David Hackett, Historian and Holocaust Expert, Dies at 80
As a teenager growing up in El Paso in the 1950s, David Hackett always looked forward to Sunday evenings with a German family, the Bornsteins.
Goulash and sauerbraten were served, his parents sipped schnapps with Dr. Bornstein and his wife, and David got to sit next to their daughter, Olga. But what he relished most about these evenings was their atmosphere, reminiscent of an intellectual salon.
David considered these soirees sophisticated. He considered them, in other words, European. And he liked it.
But at these gatherings he also started to grasp that Dr. Bornstein was a Holocaust survivor who had fled Europe in the 1940s. As he learned more, his fascination with world history grew and blossomed into a career.
He studied in Munich as a Fulbright scholar in the 1960s and acquired fluent German. He became a history professor at the University of Texas at El Paso, where he worked for more than 40 years, specializing in Germany and early-20th-century Europe.
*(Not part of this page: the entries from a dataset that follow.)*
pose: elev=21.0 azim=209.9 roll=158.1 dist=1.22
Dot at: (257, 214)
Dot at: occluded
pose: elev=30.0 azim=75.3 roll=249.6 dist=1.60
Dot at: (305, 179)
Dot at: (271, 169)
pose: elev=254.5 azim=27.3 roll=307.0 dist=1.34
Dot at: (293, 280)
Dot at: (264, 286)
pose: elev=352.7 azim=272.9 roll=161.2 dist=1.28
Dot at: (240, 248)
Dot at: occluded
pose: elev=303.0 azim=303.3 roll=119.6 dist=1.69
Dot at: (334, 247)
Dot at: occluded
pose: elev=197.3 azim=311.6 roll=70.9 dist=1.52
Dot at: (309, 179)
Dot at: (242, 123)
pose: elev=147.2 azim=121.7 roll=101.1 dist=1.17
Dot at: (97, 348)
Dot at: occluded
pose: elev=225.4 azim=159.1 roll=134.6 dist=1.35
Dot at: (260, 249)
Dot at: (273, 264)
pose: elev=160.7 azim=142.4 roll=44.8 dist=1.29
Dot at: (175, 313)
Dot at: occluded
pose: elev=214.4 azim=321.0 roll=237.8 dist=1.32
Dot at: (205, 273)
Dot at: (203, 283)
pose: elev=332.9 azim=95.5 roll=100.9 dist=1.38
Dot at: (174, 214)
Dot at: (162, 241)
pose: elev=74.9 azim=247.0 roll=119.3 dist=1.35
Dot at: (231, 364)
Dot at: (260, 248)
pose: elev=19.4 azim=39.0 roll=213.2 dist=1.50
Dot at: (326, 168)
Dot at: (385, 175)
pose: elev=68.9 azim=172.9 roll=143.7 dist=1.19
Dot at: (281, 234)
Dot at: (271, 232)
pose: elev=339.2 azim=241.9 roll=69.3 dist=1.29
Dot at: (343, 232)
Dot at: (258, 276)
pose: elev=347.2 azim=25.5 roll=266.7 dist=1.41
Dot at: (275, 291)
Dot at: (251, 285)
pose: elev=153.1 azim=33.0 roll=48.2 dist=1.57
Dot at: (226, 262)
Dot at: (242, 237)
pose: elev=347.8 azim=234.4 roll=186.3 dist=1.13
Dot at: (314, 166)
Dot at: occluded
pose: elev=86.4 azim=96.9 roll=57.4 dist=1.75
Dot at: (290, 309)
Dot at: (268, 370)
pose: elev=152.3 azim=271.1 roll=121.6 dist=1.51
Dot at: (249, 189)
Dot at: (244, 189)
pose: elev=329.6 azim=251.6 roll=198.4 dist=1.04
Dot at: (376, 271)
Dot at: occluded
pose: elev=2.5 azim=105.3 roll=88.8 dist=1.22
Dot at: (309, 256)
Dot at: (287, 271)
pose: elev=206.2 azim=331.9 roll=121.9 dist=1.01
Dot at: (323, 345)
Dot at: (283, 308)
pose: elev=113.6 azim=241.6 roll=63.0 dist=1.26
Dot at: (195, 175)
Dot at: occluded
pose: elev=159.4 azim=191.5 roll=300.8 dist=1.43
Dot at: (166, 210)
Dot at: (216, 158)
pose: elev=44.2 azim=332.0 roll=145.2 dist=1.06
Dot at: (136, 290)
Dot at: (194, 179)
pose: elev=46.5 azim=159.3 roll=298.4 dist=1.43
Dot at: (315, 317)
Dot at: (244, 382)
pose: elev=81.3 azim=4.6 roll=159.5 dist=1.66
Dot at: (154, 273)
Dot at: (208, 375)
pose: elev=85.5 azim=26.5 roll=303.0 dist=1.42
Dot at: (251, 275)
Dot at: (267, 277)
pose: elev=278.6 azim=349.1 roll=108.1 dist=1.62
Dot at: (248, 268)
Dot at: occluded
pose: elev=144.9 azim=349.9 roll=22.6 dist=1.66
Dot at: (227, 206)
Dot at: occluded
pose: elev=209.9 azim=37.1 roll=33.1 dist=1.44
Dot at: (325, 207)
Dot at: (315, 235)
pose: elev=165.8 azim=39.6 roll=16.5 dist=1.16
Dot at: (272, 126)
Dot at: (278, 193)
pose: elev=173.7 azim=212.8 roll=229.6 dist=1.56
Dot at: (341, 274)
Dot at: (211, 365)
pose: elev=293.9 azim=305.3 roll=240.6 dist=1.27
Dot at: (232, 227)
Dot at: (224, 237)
He taught courses such as “The History of the Weimar Republic” and “The Rise of the Nazi Party.”
In 1995, he published “The Buchenwald Report,” his translation of an exhaustive document made by German-speaking U.S. Army officers at the Buchenwald concentration camp shortly after its liberation in 1945. The complete report, which was originally thought to have been lost after the war, contained interviews with prisoners and graphic details about the camp’s conditions and was partly intended for Germans, with the aim of countering Holocaust denial.
“I transcribed, collated and restored the organization of the original German-language text, contained on 400 yellowed, brittle and blurry sheets of carbon copy paper,” Professor Hackett wrote in a preface. The work was, he argued, “one of the most significant documentary discoveries from the World War II period.”
Professor Hackett died on Nov. 15 at a hospital in El Paso. He was 80. The cause was complications of COVID-19, his daughter Mary-Elizabeth Hackett said.